• _Instructions_:
- A) Decide whether each statement agrees with the clustering text: (i) in K-means clustering, the number of centroids is an input to the algorithm; (ii) the first centroids are chosen by hand; (iii) the plotting method draws the cluster centers in black. Answer yes or no for each and quote the words of the text that decide it.
- B) Extract word for word the passage of the clustering text from "7. Birch(Hierarchical)" up to and including "cluster_labels = kmeans.fit_predict(data)".

• _Text passage_:
"""

1. K-Means Clustering(Partitioning Based)
2. Spectral
3. Affinity Propagation
4. Mean Shift
5. DBSCAN(Density Based)
6. Mini Batch K-Means(Partitioning Based)
7. Birch(Hierarchical)
8. Gaussian Mixture Modeling

#### A .) K Means Clustering - K means clustering works by selecting centroids randomly and number of centroids are inputs to clustering algorithm.Once random centroids are selected then distance from each centroid for each observations are calculated and each observation data is allocated to a centroid to which distance of observation is minimum.

In [201]:
# Method for K means clustering
def kmeans_Clustering(data,numberOfClusters):
       #Initializing Kmeans.cluster object was imported from sklearn in begining.
       kmeans = cluster.KMeans(n_clusters=numberOfClusters)
       # Fitting the input data and getting the cluster labels
       cluster_labels = kmeans.fit_predict(data)
       # Getting the cluster centers
       cluster_centers = kmeans.cluster_centers_
       cluster_centers.shape
       return cluster_labels,cluster_centers

We will plots clusters of all the 6 dimensions with 2 dimensions in each 2 dimensional plot

In [202]:
#Plot the cluster
def plot_cluster(labels,centers,df_wh):
    #Getting number of columns
    numOfDimensions = df_wh.columns.size
    #Number of plots required for 6 dimension with 2 dimensions in each plot
    numberOfPlots = int(numOfDimensions/2)
    #Number of rows and columns for subplots
    fig,ax = plt.subplots(numberOfPlots,1, figsize=(10,10))
    for i,j in zip(range(0,numOfDimensions,2),range(0,numberOfPlots)):
         ax[j].scatter(df_wh.iloc[:, i], df_wh.iloc[:, i+1], c=labels, s=50, cmap='viridis')
         ax[j].scatter(centers[:,i], centers[:, i+1], c='black', s=200, alpha=0.5)
         #print(i)
    plt.subplots_adjust(bottom=-0.5, top=1.5)
    plt.show()

"""

• _Listed records_:
"""

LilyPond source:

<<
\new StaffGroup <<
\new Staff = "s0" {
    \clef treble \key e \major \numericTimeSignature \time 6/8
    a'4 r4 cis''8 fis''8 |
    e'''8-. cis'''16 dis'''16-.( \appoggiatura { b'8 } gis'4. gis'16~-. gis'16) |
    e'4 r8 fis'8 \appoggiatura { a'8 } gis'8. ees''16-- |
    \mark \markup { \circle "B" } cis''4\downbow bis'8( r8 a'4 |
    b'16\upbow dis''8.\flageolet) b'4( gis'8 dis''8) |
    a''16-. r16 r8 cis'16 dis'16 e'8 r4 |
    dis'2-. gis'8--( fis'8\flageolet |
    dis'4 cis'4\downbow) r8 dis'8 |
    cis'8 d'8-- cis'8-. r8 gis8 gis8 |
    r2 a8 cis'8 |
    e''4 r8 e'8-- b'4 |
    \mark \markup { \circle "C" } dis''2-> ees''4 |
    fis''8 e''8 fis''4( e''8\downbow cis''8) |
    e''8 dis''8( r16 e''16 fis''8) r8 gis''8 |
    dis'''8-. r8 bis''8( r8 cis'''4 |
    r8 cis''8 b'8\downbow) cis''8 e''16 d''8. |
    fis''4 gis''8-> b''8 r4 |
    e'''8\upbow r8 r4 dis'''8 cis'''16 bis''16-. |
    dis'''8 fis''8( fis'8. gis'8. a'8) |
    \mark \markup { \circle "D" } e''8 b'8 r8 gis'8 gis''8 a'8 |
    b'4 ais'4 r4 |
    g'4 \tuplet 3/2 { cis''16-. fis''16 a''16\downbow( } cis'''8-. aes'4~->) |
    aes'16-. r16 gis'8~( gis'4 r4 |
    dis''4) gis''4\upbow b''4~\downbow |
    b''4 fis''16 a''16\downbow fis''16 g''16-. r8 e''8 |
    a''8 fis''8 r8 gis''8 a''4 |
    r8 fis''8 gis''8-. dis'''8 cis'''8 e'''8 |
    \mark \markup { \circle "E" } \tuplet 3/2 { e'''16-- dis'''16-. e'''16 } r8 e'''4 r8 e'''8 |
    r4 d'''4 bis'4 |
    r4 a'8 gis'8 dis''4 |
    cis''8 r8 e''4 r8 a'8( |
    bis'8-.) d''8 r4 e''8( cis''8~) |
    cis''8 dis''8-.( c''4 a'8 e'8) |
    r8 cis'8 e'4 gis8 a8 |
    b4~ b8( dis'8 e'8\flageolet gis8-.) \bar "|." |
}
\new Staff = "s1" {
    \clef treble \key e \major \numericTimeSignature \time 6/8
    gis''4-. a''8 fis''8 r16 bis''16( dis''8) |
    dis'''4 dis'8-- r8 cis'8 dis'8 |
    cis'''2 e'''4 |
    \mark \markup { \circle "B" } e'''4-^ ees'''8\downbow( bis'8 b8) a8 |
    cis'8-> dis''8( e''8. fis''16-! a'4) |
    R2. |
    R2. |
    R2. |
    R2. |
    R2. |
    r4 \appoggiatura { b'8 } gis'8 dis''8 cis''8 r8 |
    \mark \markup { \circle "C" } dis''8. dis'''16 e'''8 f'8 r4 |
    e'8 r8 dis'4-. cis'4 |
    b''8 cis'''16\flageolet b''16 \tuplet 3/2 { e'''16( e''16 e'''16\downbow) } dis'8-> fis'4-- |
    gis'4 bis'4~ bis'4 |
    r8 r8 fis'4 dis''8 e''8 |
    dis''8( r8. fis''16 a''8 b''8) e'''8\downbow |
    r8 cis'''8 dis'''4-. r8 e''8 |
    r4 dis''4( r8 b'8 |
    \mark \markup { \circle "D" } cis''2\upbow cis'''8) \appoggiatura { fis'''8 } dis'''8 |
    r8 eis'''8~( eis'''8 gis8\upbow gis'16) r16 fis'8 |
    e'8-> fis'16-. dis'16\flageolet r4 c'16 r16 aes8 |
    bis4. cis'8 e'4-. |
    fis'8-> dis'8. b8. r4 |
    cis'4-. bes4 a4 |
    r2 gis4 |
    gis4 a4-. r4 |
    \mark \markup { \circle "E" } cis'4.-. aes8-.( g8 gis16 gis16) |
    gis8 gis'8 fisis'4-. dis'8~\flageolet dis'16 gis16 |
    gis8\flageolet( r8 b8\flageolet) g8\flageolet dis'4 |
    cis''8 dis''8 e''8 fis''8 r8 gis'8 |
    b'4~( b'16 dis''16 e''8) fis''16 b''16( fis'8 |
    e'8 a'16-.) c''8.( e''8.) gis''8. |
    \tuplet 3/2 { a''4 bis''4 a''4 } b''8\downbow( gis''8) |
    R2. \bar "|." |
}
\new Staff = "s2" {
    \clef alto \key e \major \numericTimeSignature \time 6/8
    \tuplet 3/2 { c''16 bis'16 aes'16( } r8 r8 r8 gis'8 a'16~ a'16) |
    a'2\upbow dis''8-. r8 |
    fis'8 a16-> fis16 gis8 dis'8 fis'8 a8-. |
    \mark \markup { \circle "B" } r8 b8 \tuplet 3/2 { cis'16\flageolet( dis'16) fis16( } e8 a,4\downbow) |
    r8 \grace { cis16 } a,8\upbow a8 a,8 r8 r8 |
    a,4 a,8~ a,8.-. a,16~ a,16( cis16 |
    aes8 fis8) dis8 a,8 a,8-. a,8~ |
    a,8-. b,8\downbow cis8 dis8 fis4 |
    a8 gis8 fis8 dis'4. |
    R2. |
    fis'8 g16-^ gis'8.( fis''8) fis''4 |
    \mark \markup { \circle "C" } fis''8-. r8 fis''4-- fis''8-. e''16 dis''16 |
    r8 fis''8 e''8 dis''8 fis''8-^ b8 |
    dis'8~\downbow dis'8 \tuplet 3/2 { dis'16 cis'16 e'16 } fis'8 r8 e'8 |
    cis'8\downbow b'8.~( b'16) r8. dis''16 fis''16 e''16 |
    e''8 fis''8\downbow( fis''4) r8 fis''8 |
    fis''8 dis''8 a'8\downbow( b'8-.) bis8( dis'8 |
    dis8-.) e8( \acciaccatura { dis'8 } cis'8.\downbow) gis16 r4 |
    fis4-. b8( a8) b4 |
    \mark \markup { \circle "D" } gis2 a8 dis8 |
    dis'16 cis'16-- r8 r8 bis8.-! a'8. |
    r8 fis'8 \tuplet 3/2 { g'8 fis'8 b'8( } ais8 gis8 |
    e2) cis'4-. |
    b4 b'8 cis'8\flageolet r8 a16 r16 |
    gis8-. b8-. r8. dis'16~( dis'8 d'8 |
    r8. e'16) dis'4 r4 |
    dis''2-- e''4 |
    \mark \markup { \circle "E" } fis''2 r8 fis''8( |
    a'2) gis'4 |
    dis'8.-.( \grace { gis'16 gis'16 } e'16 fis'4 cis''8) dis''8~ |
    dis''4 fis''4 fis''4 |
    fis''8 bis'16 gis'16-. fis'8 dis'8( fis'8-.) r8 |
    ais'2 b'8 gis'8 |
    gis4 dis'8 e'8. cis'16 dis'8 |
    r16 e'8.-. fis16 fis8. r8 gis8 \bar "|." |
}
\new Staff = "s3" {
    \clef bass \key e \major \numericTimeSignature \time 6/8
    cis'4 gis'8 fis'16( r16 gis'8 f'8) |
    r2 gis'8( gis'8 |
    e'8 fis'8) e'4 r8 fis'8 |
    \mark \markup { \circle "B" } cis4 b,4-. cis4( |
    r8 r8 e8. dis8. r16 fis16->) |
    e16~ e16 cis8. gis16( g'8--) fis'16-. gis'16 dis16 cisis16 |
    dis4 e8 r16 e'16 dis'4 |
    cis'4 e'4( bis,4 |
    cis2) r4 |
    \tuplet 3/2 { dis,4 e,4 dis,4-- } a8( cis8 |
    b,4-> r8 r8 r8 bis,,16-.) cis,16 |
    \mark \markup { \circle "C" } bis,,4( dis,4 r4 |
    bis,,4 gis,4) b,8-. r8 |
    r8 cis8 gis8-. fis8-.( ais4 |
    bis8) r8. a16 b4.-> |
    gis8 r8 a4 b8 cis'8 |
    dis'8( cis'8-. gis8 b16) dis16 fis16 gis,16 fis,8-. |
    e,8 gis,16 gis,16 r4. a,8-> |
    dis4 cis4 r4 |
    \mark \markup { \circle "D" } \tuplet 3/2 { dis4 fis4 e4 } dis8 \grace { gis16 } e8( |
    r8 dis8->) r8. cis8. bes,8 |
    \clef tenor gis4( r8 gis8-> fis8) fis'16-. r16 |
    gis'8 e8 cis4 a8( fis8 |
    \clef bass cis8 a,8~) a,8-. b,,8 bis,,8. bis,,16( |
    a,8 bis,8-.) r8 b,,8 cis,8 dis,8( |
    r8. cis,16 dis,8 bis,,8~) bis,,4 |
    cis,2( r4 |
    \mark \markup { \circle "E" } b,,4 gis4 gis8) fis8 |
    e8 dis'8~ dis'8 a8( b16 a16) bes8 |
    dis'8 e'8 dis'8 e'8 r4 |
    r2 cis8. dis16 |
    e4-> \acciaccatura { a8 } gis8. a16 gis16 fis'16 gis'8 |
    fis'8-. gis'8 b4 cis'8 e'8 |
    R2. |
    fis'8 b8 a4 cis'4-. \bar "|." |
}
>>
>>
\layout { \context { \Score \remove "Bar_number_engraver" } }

"""

• _Responses for each task_:
- A)
(i) Yes: "number of centroids are inputs to clustering algorithm"
(ii) No: "selecting centroids randomly"
(iii) Yes: "ax[j].scatter(centers[:,i], centers[:, i+1], c='black', s=200, alpha=0.5)"

- B)
7. Birch(Hierarchical)
8. Gaussian Mixture Modeling

#### A .) K Means Clustering - K means clustering works by selecting centroids randomly and number of centroids are inputs to clustering algorithm.Once random centroids are selected then distance from each centroid for each observations are calculated and each observation data is allocated to a centroid to which distance of observation is minimum.

In [201]:
# Method for K means clustering
def kmeans_Clustering(data,numberOfClusters):
       #Initializing Kmeans.cluster object was imported from sklearn in begining.
       kmeans = cluster.KMeans(n_clusters=numberOfClusters)
       # Fitting the input data and getting the cluster labels
       cluster_labels = kmeans.fit_predict(data)